### Page excerpt
-- Opening Marker --

MANAGEMENT'S REPORT ON INTERNAL CONTROL OVER FINANCIAL REPORTING

 

Our management is responsible for establishing and maintaining adequate internal control over financial reporting for the Company in accordance with and as defined in Rules 13a-15(f) and 15d-15(f) under the Securities Exchange Act of 1934 (“Exchange Act”). Our internal control over financial reporting is designed to provide reasonable assurance regarding the reliability of financial reporting and the preparation of financial statements for external purposes in accordance with generally accepted accounting principles. Our internal control over financial reporting includes those policies and procedures that:

 

(i) pertain to the maintenance of records that, in reasonable detail, accurately and fairly reflect the transactions and dispositions of our assets;

 

(ii) provide reasonable assurance that transactions are recorded as necessary to permit preparation of financial statements; and

 

(iii) provide reasonable assurance regarding prevention or timely detection of unauthorized transactions.

 

A material weakness is a deficiency, or a combination of deficiencies, in internal control over financial reporting, such that there is a reasonable possibility that a material misstatement of our annual or interim financial statements will not be prevented or detected on a timely basis.

 

Management has evaluated the effectiveness of the Company's internal control over financial reporting as of December 31, 2013. Management based its assessment on the framework set forth in COSO’s Internal Control – Integrated Framework (1992) in conjunction with Securities and Exchange Commission Release No. 33-8820 entitled "Commission Guidance Regarding Management’s Report on Internal Control Over Financial Reporting Under Section 13(a) or 15(d) of the Securities and Exchange Commission". We believe that internal control over financial reporting is not effective as of December 31, 2013 due to the lack of segregation of duties.

 

CHANGES IN INTERNAL CONTROL OVER FINANCIAL REPORTING

 

During the quarter ending December 31, 2013, there was no change in our internal control over financial reporting that materially affected, or is reasonably likely to materially affect our internal control over financial reporting. 

 

14
 

 

Item 9B. Other Information

 

None.

 

PART III

 

Item 10. Directors, Executive Officers and Corporate Governance.

 

(a) Identification of Directors and Executive Officers.

 

Our officers and directors and additional information concerning them are as follows:

 

Name   Age   Position
         
Marty Weigel   39   President, Treasurer, Principal Financial Officer, Principal Executive Officer and Director

 

Marty Weigel, CPA, In September 2011 Mr. Weigel founded and currently serves as the President of Ingenium Accounting Associates, a PCAOB and CPAB (Canada) registered accounting Firm providing accounting and auditing services to small publicly traded companies. Prior to launching Ingenium, Mr. Weigel served as an assurance partner with the accounting firm Mark Bailey & Company, Ltd. which he joined in 2004. In his accounting Firm roles Mr. Weigel focuses on providing accounting and attestation services for both publicly and privately held companies in a wide range of industries.  Mr. Weigel began his career as a Financial Advisor with Morgan Stanley Dean Witter in late 1998 until he joined the public accounting firm Thomas Havey, LLP in 2000. From 2000-2002 Mr. Weigel held staff accounting positions in the San Ramon, California office of the regional public accounting firm Thomas Havey, LLP. From 2002-2004 Mr. Weigel held staff and senior accountant positions in the Reno office of the regional public accounting firm Kafoury, Armstrong & Company. Mr. Weigel is a licensed Certified Public Accountant in the State of Nevada and holds a Bachelor of Science degree from the University of Nevada.

-- Closing Marker --

### Task brief
Extend the annual report excerpt on internal control and company officers, starting after its last sentence.

### Supplied data

-- Opening Marker --

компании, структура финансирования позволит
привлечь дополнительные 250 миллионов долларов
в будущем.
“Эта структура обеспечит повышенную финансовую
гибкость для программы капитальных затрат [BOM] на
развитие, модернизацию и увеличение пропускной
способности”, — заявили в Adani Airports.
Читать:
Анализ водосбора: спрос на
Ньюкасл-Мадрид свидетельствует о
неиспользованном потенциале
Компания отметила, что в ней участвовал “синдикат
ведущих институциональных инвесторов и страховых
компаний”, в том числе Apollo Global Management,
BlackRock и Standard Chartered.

-- Closing Marker --

### Response box
 

Mr. Weigel’s experience in identifying and conducting reverse mergers and other transactions has been gained principally through his involvement as an independent auditor and consultant to a wide array of companies entering into similar transactions. Mr. Weigel served as a director of Shang Hide Consultants, Ltd. from May 5, 2010 to December 27, 2011. The Company believes the contacts obtained along with the experience in analyzing and accounting for these transactions is significantly beneficial.

 

The term of office of each director expires at our annual meeting of stockholders or until their successors are duly elected and qualified. Directors are not compensated for serving as such. Officers serve at the discretion of the Board of Directors.

 

(b)  Significant Employees.

 

None.

 

(c)  Family Relationships.

 

None.

 

(d)  Involvement in Certain Legal Proceedings.

 

There have been no events under any bankruptcy act, no criminal proceedings and no judgments, injunctions, orders or decrees material to the evaluation of the ability and integrity of any director, executive officer, promoter or control person of the Registrant during the past ten years.

 

15
 

 

Item 11. Executive Compensation.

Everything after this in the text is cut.